TASKS TO COMPLETE
1: Name every embodiment that the patent figure descriptions identify by an ordinal number.
2: Reproduce the patent figure descriptions from "FIG. 4H is a" up to and including "of FIG. 7B.", swapping "load port apparatus" for "loading port device".
3: According to the patent figure descriptions, what example is given for the intermediate chamber 60?

DOCUMENT

▽

FIG. 4F is a cross-sectional view in a container similar to the container of FIG. 4A showing a gas purge unit according to another embodiment of the present invention.

FIG. 4G is a cross-sectional view in a container similar to the container of FIG. 4A showing a gas purge unit according to another embodiment of the present invention.

FIG. 4H is a cross-sectional view in a container similar to the container of FIG. 4A showing a gas purge unit according to another embodiment of the present invention.

FIG. 4I is a cross-sectional view in a container similar to the container of FIG. 4A showing a gas purge unit according to another embodiment of the present invention.

FIG. 5 is a schematic view of a partial cross-sectional view of a load port apparatus utilizing the gas purse unit according to First Embodiment.

FIG. 6 is a schematic view of a partial cross-sectional view of the load port apparatus shown in FIG. 5.

FIG. 7A is a schematic view illustrating a step where a lid of a sealed transport container is opened by a load port apparatus.

FIG. 7B is a schematic view illustrating the next step of FIG. 7A.

FIG. 7C is a schematic view illustrating the next step of FIG. 7B.

FIG. 7D is a schematic view illustrating the next step of FIG. 7C.

FIG. 8 is a schematic perspective view illustrating a first blowout member of a gas purge unit.

FIG. 9A is a schematic cross-sectional view illustrating first and second blowout members and supply sections of cleaning gases.

FIG. 9B is a schematic cross-sectional view illustrating first and second blowout members and a supply section of a cleaning gas according to a variation of FIG. 9A.

FIG. 10 is a schematic cross-sectional view of a horizontal cross section of a gas purge unit according to Eighth Embodiment.

FIG. 11 is a schematic cross-sectional view of a part of a load port apparatus utilizing a gas purge unit according to Ninth Embodiment.

FIG. 12 is a schematic cross-sectional view of a horizontal cross section of a gas purge unit according to Tenth Embodiment.

FIG. 13 is a schematic cross-sectional view of a horizontal cross section of a gas purge unit according to Eleventh Embodiment.

FIG. 14 is a schematic perspective view illustrating a gas purge unit according to a variation.

Hereinafter, the present invention is described with reference to embodiments shown in the figures.

As shown in FIG. 1A, a load port apparatus 10 according to an embodiment of the present invention is connected to an intermediate chamber 60 such as an equipment front end module (EFEM). The load port apparatus 10 includes an installation stand 12 and a movable table 14. The movable table 14 is movable on the installation stand 12 in the X-axis direction. In the figures, the X-axis represents a movement direction of the movable table 14, the Z-axis represents the vertical direction, and the Y-axis represents a perpendicular direction to the X-axis and the Z-axis.

A sealed transport container 2 can detachably be placed on the top of the movable table 14 in the Z-axis direction. The sealed transport container 2 consists of a pot, a FOUP, etc. for transporting a plurality of wafers 1 while they are sealed and stored, and has a casing 2a. A space for housing the wafers 1 (objects to be processed) is formed inside the casing 2a. The casing 2a has an approximately box-like shape with an opening on one of its surfaces present in the horizontal direction.

△

STORED ROWS
▽

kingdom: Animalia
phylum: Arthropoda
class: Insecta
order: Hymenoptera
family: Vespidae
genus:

△

EXERCISE RESPONSES
1: First Embodiment, Eighth Embodiment, Ninth Embodiment, Tenth Embodiment, Eleventh Embodiment

2:
FIG. 4H is a cross-sectional view in a container similar to the container of FIG. 4A showing a gas purge unit according to another embodiment of the present invention.

FIG. 4I is a cross-sectional view in a container similar to the container of FIG. 4A showing a gas purge unit according to another embodiment of the present invention.

FIG. 5 is a schematic view of a partial cross-sectional view of a loading port device utilizing the gas purse unit according to First Embodiment.

FIG. 6 is a schematic view of a partial cross-sectional view of the loading port device shown in FIG. 5.

FIG. 7A is a schematic view illustrating a step where a lid of a sealed transport container is opened by a loading port device.

FIG. 7B is a schematic view illustrating the next step of FIG. 7A.

FIG. 7C is a schematic view illustrating the next step of FIG. 7B.

3: An equipment front end module (EFEM).